Divine Hunter (The Vampire's Mage Series Book 4)
Page 22
Randolph, on the other hand…
Randolph is the one who’d threatened to find her on her wedding night, to rape her first before Drew had the chance.
Iron barricaded the door. A safe room—just the place a coward like Randolph would hide.
When she’d been imprisoned, her mind encased with ice, a dark rage had bloomed in her chest, curling around her ribs like dark vines. Now, it thrived.
“Randolph,” she whispered. “You sick fuck. Are you in here?”
She took a step back from the doors, whispering a spell in Angelic—the one for bending iron. Slowly, the iron creaked and groaned, contorting until it fell to the ground with a heavy clang that echoed off the walls.
She let the rage flow through her body like shadow magic, then she kicked through the oak doors.
They splintered into a million tiny shards of wood, opening the way into an enormous octagonal hall.
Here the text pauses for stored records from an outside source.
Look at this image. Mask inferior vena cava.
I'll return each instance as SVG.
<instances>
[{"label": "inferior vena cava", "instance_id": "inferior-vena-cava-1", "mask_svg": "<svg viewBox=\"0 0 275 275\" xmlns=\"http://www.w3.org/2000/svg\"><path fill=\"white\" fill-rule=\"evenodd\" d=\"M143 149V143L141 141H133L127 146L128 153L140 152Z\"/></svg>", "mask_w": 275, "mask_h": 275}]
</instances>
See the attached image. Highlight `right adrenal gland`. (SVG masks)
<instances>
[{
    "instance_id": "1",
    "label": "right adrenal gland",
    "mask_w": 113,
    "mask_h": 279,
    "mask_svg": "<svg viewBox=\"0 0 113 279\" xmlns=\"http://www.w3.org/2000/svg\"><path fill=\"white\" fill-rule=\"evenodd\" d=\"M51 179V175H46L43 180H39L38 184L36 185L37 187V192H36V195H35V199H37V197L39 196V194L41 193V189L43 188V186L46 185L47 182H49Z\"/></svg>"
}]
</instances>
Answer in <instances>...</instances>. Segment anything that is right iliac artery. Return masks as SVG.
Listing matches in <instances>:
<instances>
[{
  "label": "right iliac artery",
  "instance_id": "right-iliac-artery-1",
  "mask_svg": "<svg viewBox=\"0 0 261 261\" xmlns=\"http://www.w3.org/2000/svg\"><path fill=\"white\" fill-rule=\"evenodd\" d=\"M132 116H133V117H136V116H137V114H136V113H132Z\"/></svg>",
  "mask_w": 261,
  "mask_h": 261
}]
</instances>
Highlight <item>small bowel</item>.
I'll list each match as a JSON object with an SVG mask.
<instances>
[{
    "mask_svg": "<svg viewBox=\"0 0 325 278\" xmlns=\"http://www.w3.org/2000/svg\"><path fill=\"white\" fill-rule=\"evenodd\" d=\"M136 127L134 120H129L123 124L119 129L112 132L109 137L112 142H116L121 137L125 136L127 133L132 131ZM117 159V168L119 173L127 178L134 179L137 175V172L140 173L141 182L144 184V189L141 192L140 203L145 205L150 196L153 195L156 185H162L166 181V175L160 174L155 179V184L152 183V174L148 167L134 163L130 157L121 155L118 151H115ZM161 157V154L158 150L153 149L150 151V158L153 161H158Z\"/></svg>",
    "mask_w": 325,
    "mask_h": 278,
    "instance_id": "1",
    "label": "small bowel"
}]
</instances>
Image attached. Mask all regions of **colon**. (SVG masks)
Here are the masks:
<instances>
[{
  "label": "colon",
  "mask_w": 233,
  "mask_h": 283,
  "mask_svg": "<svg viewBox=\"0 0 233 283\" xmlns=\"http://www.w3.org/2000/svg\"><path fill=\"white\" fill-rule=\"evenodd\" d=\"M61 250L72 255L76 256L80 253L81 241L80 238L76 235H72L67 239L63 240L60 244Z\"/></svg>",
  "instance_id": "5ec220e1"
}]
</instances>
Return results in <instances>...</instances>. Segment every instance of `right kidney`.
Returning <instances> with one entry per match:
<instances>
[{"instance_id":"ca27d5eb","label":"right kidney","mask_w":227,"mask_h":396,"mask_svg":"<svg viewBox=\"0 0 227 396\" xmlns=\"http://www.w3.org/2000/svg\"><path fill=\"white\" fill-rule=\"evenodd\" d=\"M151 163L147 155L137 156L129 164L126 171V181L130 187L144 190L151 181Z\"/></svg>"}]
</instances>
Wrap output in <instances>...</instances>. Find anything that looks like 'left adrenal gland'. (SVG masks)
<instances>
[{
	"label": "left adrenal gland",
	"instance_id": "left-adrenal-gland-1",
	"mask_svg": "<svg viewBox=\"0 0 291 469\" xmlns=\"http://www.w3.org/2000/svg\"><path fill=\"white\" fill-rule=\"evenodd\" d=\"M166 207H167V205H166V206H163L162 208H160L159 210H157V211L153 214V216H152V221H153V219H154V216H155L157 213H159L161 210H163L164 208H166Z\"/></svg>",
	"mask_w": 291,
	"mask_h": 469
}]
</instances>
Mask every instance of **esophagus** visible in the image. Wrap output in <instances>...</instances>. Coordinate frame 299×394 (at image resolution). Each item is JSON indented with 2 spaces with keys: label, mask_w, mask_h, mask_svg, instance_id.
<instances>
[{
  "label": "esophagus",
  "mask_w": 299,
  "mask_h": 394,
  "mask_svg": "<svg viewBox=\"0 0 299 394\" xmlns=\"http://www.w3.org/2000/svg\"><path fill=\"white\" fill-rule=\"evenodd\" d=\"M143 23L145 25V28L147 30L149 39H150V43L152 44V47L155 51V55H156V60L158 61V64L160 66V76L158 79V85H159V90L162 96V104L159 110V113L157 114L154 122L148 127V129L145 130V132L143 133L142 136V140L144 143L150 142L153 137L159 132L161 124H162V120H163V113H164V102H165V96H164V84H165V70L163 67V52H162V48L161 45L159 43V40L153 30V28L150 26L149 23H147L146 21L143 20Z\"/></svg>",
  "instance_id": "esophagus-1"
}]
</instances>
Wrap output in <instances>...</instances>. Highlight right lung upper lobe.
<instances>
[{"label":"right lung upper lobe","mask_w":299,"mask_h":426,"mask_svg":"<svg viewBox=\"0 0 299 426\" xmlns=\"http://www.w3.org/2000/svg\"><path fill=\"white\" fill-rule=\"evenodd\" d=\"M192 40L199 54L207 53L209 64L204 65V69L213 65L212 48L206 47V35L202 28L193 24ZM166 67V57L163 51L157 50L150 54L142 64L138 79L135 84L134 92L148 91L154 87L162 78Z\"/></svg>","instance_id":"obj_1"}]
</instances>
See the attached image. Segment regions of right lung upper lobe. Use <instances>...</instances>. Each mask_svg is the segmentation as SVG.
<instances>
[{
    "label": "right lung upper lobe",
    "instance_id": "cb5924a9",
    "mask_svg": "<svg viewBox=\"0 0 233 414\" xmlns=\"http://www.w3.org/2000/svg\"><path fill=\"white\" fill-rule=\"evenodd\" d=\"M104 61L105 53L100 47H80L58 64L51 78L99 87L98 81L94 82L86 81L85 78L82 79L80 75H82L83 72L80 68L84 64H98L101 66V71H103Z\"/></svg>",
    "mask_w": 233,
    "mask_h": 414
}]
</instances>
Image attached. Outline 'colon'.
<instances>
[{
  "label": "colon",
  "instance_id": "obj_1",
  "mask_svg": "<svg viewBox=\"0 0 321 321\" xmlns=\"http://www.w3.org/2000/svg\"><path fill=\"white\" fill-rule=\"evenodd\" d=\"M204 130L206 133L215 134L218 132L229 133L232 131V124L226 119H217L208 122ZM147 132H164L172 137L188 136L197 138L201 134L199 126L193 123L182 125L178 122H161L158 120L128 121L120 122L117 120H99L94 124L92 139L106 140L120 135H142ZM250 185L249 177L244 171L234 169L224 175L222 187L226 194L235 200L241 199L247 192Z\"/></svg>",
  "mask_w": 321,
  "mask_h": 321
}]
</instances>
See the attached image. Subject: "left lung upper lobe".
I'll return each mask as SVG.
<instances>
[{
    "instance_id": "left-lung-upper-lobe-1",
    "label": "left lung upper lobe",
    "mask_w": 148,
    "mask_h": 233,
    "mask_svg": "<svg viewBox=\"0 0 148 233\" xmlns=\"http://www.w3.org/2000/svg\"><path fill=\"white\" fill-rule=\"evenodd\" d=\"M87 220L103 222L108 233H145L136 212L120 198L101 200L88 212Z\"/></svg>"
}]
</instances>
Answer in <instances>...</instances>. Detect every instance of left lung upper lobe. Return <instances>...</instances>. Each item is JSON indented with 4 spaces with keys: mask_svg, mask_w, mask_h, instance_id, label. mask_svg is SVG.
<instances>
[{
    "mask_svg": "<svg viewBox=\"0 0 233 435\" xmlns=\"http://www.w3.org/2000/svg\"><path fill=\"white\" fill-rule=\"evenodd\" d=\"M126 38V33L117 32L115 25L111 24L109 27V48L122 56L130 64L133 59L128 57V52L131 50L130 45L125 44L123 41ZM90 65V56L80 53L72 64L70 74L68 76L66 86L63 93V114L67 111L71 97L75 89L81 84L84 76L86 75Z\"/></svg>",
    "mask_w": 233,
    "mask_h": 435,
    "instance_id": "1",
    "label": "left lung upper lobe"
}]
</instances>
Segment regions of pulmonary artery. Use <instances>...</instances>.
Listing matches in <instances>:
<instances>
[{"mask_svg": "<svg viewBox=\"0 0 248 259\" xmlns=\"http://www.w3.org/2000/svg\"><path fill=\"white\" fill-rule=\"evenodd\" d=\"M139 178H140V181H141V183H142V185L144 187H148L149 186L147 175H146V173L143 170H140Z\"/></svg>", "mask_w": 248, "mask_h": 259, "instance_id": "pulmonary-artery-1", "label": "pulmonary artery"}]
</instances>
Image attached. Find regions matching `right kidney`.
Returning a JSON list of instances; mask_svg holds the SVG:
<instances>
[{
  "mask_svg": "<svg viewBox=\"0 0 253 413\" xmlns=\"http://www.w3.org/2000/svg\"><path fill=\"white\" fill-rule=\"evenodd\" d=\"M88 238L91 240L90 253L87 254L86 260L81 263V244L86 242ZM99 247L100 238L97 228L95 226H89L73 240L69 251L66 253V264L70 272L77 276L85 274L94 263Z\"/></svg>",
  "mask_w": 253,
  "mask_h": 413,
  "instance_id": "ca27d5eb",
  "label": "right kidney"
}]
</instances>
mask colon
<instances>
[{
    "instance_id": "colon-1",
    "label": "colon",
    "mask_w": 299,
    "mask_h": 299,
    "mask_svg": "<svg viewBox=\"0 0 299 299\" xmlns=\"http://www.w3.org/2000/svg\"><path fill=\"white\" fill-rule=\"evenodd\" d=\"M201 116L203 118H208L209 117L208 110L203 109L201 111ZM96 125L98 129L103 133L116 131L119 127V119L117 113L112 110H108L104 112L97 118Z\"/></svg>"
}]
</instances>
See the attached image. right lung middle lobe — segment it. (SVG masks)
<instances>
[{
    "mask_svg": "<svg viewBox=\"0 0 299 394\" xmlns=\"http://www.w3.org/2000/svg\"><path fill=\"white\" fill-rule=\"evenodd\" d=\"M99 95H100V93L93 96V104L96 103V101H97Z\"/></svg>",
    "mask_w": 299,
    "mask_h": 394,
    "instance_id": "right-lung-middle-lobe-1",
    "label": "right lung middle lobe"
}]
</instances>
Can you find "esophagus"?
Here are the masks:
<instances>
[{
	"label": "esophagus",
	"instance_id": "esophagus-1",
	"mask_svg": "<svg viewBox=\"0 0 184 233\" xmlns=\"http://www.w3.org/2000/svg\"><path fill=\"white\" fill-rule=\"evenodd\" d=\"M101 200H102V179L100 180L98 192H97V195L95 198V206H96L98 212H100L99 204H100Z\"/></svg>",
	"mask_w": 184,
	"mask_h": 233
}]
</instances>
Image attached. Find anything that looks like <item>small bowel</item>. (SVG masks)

Randolph sat at the back of the room, guarded by three scorpion men.
An oblong table stood between her and Randolph, who leaned back in a leather armchair.
For just a moment, she saw a flicker of fear in his eyes, but the satisfied smirk on his face told her that he had no idea how quickly she could kill the scorpion men. Before the oval table, the scorpion men stared down at her, their dark eyes locked on her like prey.
“Hi, Randolph,” she trilled. “If I’m not mistaken, you wanted to rape me and then burn me alive. I do believe we have a score to settle.”
His face paled. “You can still repent. If you don’t, you will find yourself in one of the earthly hells after you die instead of fractured into seven.”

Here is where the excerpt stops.